Creativity. The Most Important Leadership Quality For Law Firm Partners.

Outside specific industry knowledge, shouldn’t a managing partner at a big law firm possess the qualities necessary to run a Fortune 500 Company as CEO?

If you agree, it’s likely because your realize the head of a company and the partner at a law firm often share the same job description. Whether CEO or equity partner, professionals in a decision-making position must both manage employee responsibilities and be the leader of teams.

An article titled, “What Does It Take to Develop Effective Law Firm Leaders?” in the ABA’s Law Practice TODAY, separates the task of management from leadership. According to the article, management is more focused on the short-term, typically one-year segments, which prioritizes cognitive skills and strategies.
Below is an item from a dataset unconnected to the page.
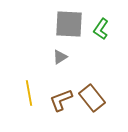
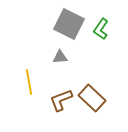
gray square: rotated 24 degrees clockwise
gray triangle: rotated 28 degrees clockwise
yellow line: moved 11 px up
brown rectangle: rotated 8 degrees counterclockwise
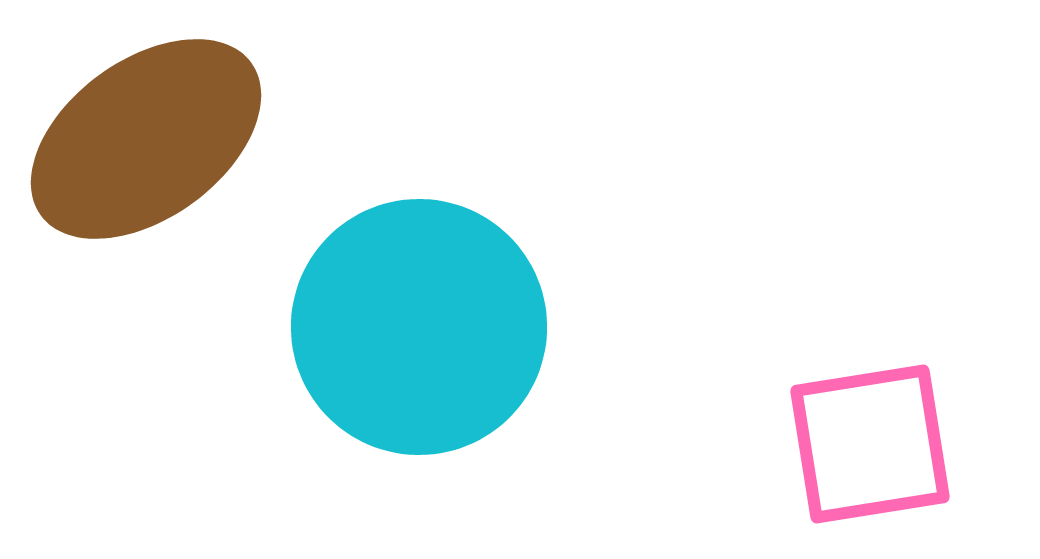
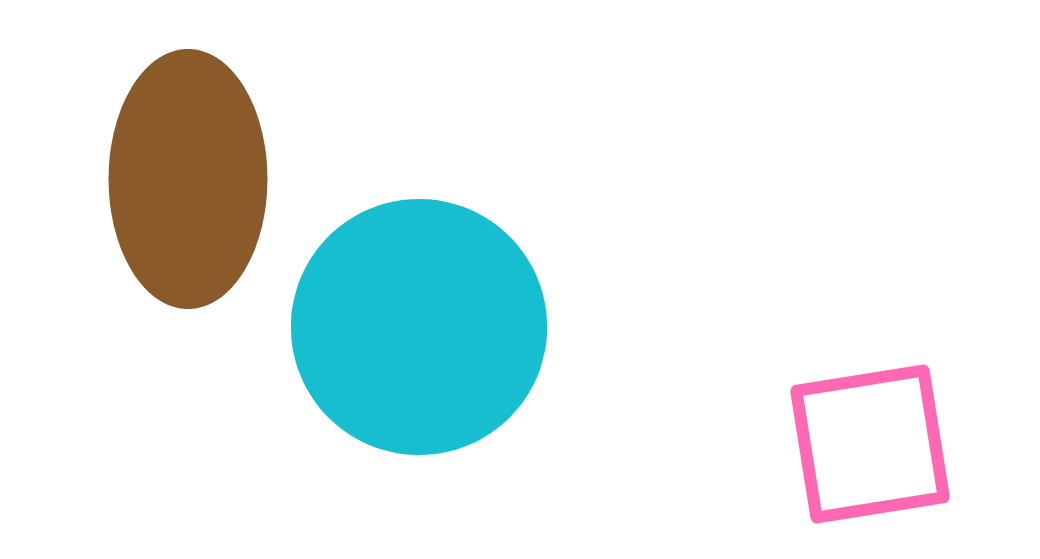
brown ellipse: moved 42 px right, 40 px down; rotated 54 degrees counterclockwise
The most effective manager is able to work using analytical, data-based, and rational decision-making. Equity and non-equity partners must learn to hone on his or her management style and effectiveness in order to succeed.

Leadership, however, is focused on the long-term, typically five plus years at the top. So, this applies primarily to the equity partners. “When the people you are leading are also owners of the firm, the need for buy-in is even greater,” write the article’s authors.
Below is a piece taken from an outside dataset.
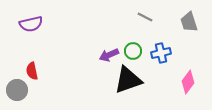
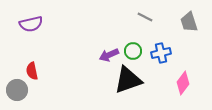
pink diamond: moved 5 px left, 1 px down
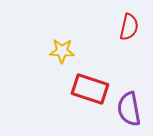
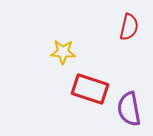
yellow star: moved 1 px right, 1 px down
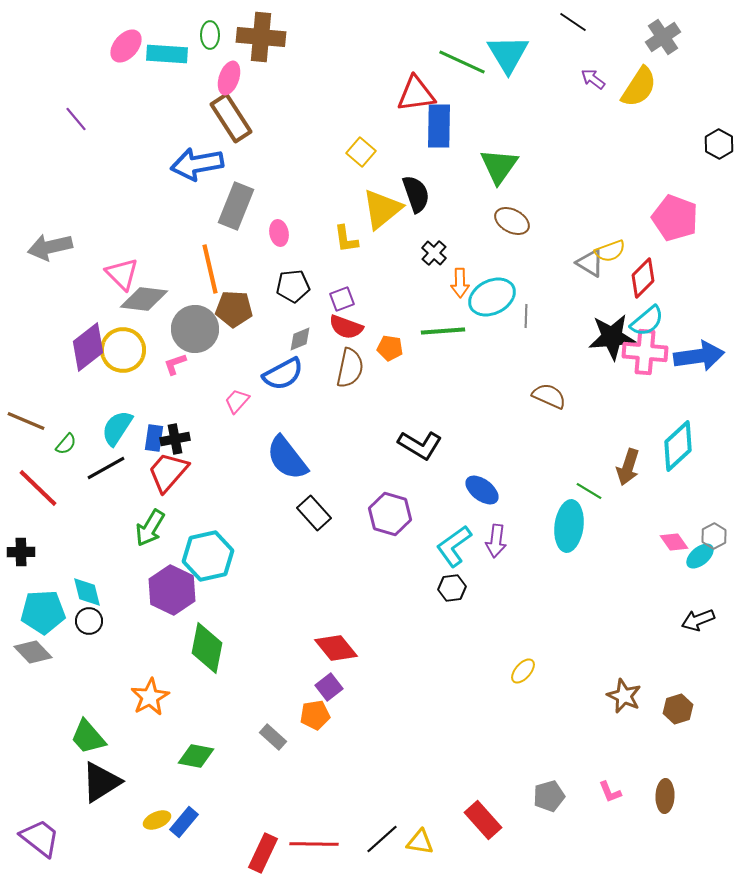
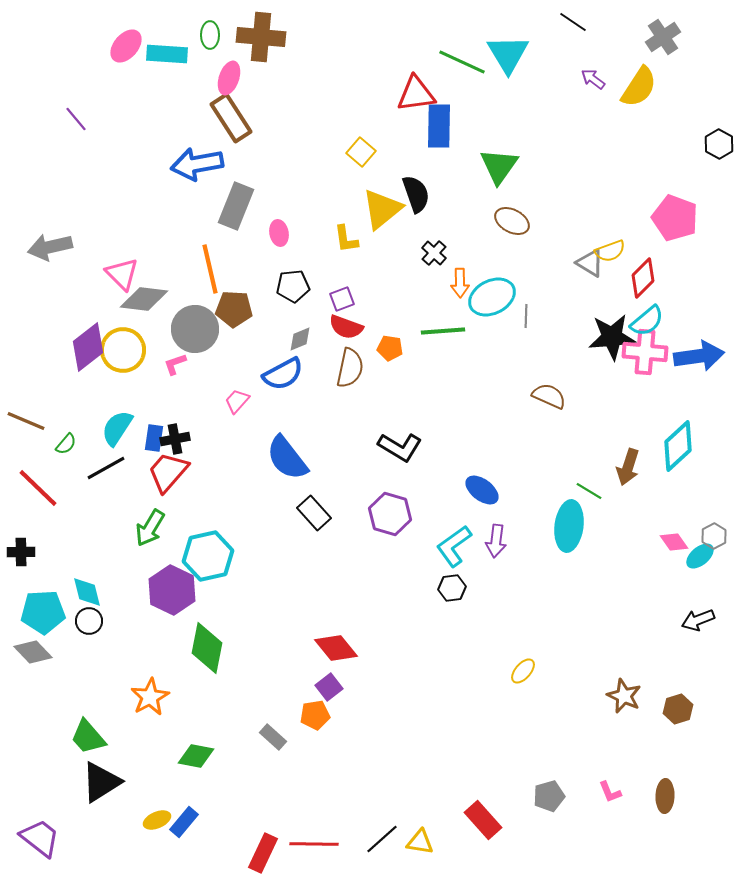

Successful leadership relies on more people-focused, inspirational, emotional, non-linear, and visceral decision-making.

It is this last trait—the one of leadership—that will be highlighted. Turns out, in the business world today, the number one, most important leadership quality for success is creativity.

A study by IBM , as reported by Austin Carr at Fast Company, used the largest known sample of one-on-one CEO interviews, with over 1,500 corporate heads and public sector leaders across 60 nations and 33 industries, to derive a poll on what drives corporate success.

The results are surprising.

The top three qualities were:

  1. Creativity;
  2. Integrity; and
  3. Global thinking.

Stunned by the list, Steven Tomasco, a manager at IBM Global Business Services, said to Austin Carr at Fast Company about the study findings:

“[It is] very interesting that coming off the worst economic conditions they’d ever seen, [CEOs] didn’t fall back on management discipline, existing best practices, rigor, or operations. In fact, they [did] just the opposite.”

When times are tough, of the two CEO and law firm partner requirements—managing and leading—the less tangible and more emotional qualities motivate best. When it comes to boosting profits, for example, will the damage to morale by firing a team member be worse than his cost to the company?

When change is necessary, will it emerge from adding a new, sterile, data-based system, or from increasing employee confidence and job satisfaction?

 When your company needs innovation to boost workplace efficiency, are you prepared to accept creative solutions?

You should be.

“Creative leaders are more prepared to break with the status quo of industry, enterprise and revenue models, and they are 81% more likely to rate innovation as a ‘crucial capability,'” dicates (logic and) the IBM study. 

Especially in a downturn economy, the key driver to great leadership is an ability to adapt, be creative, maintain your ethical standards, and generally react with the long-term in mind.